Vanessa Burchfield, a Portland State University student with hip-hop written into her DNA, says the station's narrow view of a genre that has defined a generation caused her to tune out.

"I stopped listening to the radio a while ago," she says. "You never heard anything new until it was old. I make mix CDs instead."

Even so, Burchfield is struck by the thought of the city's only hip-hop station going silent. Jammin' might not have been the best hip-hop station, but having it on the air gave the city something it needed.

"Black people don't really have a voice here if they don't play our music," Burchfield says.

* Those of us born right after the civil rights era fell in love with hip-hop as soon as we heard people rapping over the borrowed beat of music our parents played. It hooked us, and today African Americans born in the '70s and '80s are known as the hip-hop generation.

Back then, mainstream media didn't touch hip-hop. Pop stations advertised "only the hits and no rap!" MTV acted as if rap videos didn't exist. But hip-hop was all we listened to. It spoke to us, about us, as no other music had. Just as hip-hop was often maligned and misunderstood, so were we. Just as hip-hop was angry and bold, so were we.

StarChile remembers the day Jammin' came on the air in Portland. The year was 1999.

"It was like crack," Star says.

He's only half playing.

"My phone --I should say my beeper --was blowing up," he smiles at the memory. "Everybody was like, 'Yo, it's a radio station and it plays rap music.' It was like, 'Oh my God, we're saved.' "

Jammin' bumrushed the radio scene. Within a few months, its ratings jumped from 18th to third in the market for total audience and from 16th to first among listeners age 16 to 24. The on-air personalities loved hip-hop, Cool Nutz says, and it showed. Many of them went on to work in larger markets or for record labels. The station suffered, hiring people who had come to hip-hop late, who had no hip-hop memory.
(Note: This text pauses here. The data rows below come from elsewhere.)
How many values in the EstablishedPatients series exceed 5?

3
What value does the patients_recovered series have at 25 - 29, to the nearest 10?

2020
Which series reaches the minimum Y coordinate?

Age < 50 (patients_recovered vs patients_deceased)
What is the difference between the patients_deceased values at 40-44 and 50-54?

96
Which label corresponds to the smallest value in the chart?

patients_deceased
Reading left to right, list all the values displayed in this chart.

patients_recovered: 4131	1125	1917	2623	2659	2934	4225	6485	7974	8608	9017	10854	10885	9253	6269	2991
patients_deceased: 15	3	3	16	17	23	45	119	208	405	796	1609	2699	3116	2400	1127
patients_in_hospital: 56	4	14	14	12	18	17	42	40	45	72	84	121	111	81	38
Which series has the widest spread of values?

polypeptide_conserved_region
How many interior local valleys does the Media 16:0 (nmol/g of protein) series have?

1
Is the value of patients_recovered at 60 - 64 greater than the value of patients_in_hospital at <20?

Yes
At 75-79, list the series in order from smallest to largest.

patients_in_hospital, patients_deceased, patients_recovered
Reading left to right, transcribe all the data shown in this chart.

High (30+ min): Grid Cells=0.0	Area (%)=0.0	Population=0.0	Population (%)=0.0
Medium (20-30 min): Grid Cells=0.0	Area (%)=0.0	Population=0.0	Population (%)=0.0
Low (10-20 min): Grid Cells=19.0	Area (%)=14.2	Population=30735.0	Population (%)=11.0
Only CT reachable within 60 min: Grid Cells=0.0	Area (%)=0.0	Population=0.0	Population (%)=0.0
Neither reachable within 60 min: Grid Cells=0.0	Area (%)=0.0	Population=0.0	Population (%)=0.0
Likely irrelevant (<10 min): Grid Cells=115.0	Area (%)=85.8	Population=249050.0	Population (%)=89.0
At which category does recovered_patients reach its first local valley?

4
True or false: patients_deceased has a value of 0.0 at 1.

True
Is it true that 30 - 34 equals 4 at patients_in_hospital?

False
But local artists say Jammin's ratings --which improved a bit recently after the station loosened its playlist --don't mean Portlanders don't dig hip-hop anymore. And they fear what the lack of a station will mean for the city's burgeoning hip-hop scene. Hip-hop stations advertise shows and give a platform for artists promoting new albums.

Finally, acts aren't going straight from Cali to Seattle. Nas is coming this week, and Kanye West in June. But who's going to come to a city with no hip-hop on the dial?

"That station has contributed a lot to the growth of this city, and this is damaging to our music scene," Cool Nutz says. "It's embarrassing and it makes me ashamed of our town because it basically says Portland is so weak that it could not sustain a hip-hop station. It's bigger than me or any of these rappers. It's about our urban culture."

* Back at Momo's, DJ Mello Cee bumps the classic Mary J. Blige and Method Man duet, "You're All I Need."

My friends and I stop talking. Each of us has a memory with that song in the background. That song takes me back more than 10 years to riding around in my friend's 1986 Chevy Caprice on dice rims. Mary and Method made a ghetto love story more real than anything we saw on TV.

We sway, eyes closed, and sing the chorus at the top of our lungs. As the song fades into the next track, Leesha asks, "Do you really think we aren't going to have a hip-hop station?"

Rumors on the Net and among local artists say that CBS station Movin' 107.5 might go hip-hop. Susan Reynolds, the marketing director for CBS Radio-Portland, won't confirm or deny the rumors, offering a coy, "If there's anything to announce, we'll do that when it's official."

So, there's still hope. Let's just pray the next station that takes up hip-hop learns from Jammin' and shows real hip-hop some love.